An activist since his student days

"We enter into a covenant that we shall build a society in which all South Africans, both black and white, will be able to walk tall, without any fear in their hearts, assured of their inalienable right to human dignity - a rainbow nation at peace with itself and the world," he declared when he became president in 1994.

Mandela, along with outgoing president FW de Klerk, won the Nobel peace prize in 1993.

Perhaps two of his finest moments as a reconciler came when he had tea with the widow of apartheid architect Hendrik Verwoerd and when he donned the Springboks rugby jersey to congratulate the mainly white team's victory in the 1995 Rugby World Cup.

Rolihlahla Dalibhunga Mandela, affectionately known by his clan name "Madiba", was born in Mvezo village in one of South Africa's poorest regions, the Transkei. He is the great grandson of a Tembu king.

He was given his English name "Nelson" by a teacher at his school.

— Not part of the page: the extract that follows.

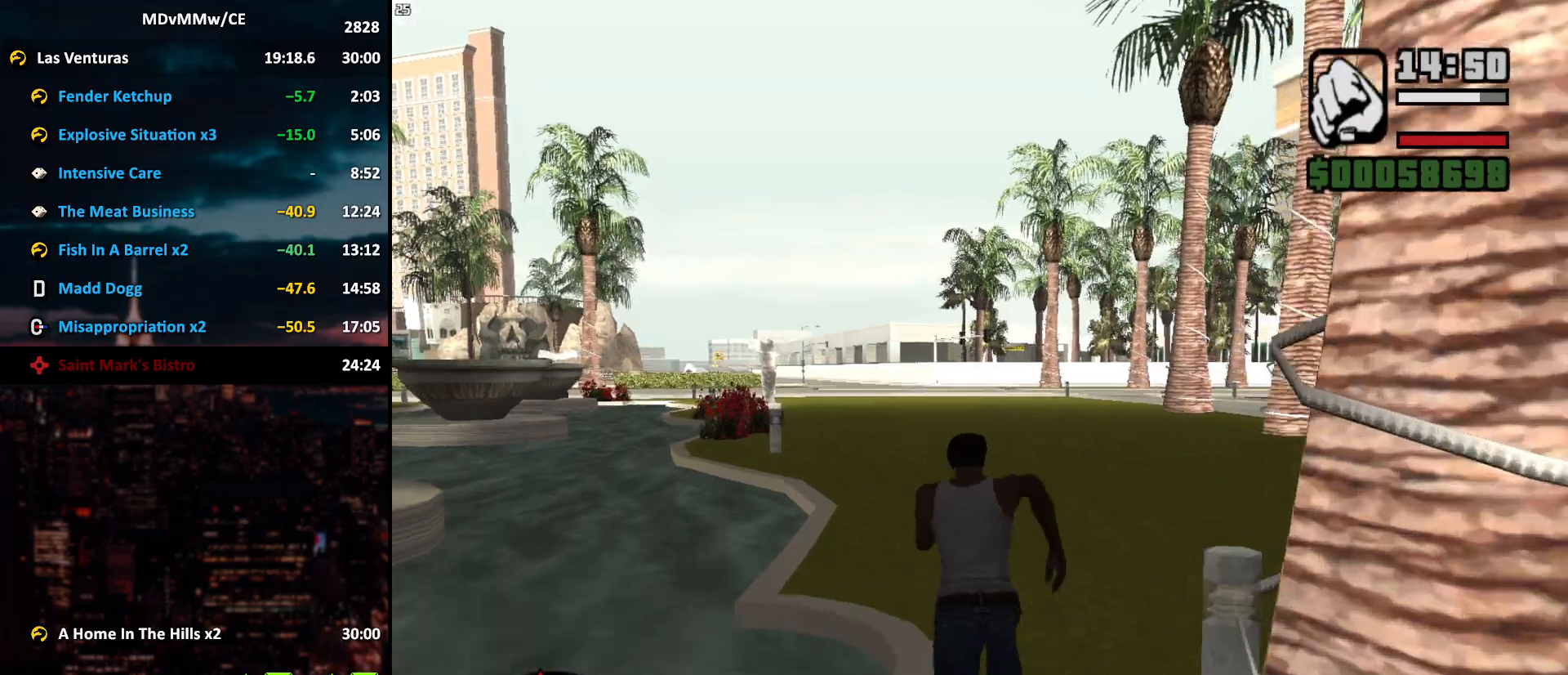
{"keys": ["a", "w"], "mouse": [], "events": [[17, "space", "up"], [100, "space", "down"], [200, "a", "down"], [200, "space", "up"], [250, "space", "down"], [333, "space", "up"], [433, "space", "down"], [483, "space", "up"]]}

An activist since his student days at Fort Hare University College in the southeast, Mandela opened the first black law firm in Johannesburg in 1952, along with fellow activist Oliver Tambo.

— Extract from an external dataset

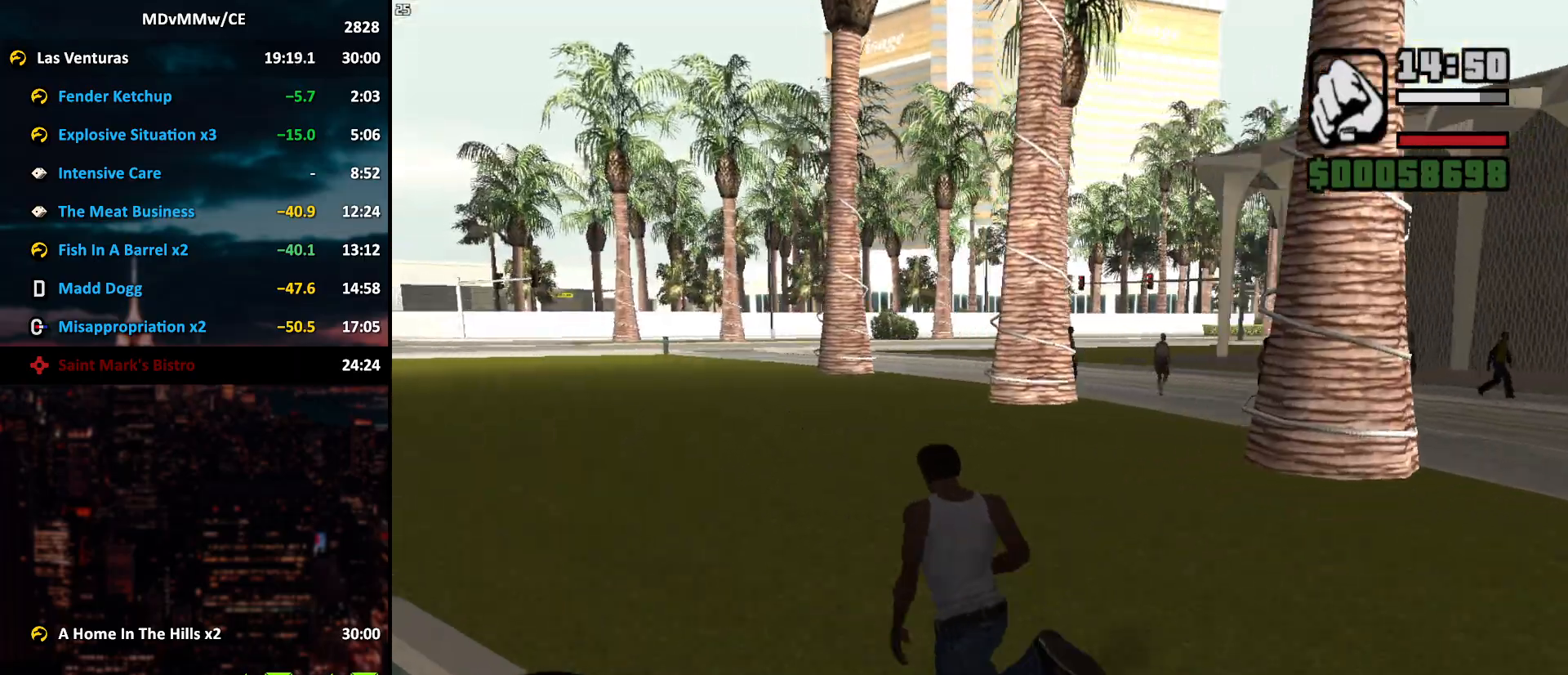
{"keys": ["a", "w"], "mouse": [], "events": [[67, "space", "down"], [167, "space", "up"], [267, "space", "down"], [317, "space", "up"], [400, "space", "down"], [450, "space", "up"]]}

He became commander-in-chief of Umkhonto weSizwe (Spear of the Nation), the armed underground wing of the African National Congress, in 1961, and the following year underwent military training in Algeria and Ethiopia.

After more than a year underground, Mandela was captured by police and sentenced in 1964 to life in prison during the Rivonia trial, where he delivered a speech that was to become the manifesto of the anti-apartheid movement.

"During my lifetime, I have dedicated myself to this struggle of the African people. I have fought against white domination and I have fought against black domination. I have cherished the ideal of a democratic and free society...

Led SA's bid to host 2010

"It is an ideal for which I am prepared to die."

Mandela was jailed on Robben Island for 18 years before being transferred in 1982 to Pollsmoor prison in Cape Town and later to Victor Verster prison in nearby Paarl.

As international sanctions mounted, hardline President PW Botha was replaced in 1989 by the more conciliatory De Klerk, who a year later ordered Mandela's release.

Mandela embodied the hopes of his nation in April 1994 when he cast his ballot for the first time in his life.

He served only one five-year term, but later devoted his energy to mediating conflicts, including the war in Burundi.

In 1998, on his 80th birthday, Mandela, after having divorced Winnie Madikizela-Mandela, married Graca Machel, the widow of Mozambican president Samora Machel.

In Zurich in May 2004, he successfully led South Africa's bid to host the 2010 World Cup, the biggest international event to be staged in his country.

Some eight months later, he announced his only surviving son had died of Aids and appealed for openness about the disease.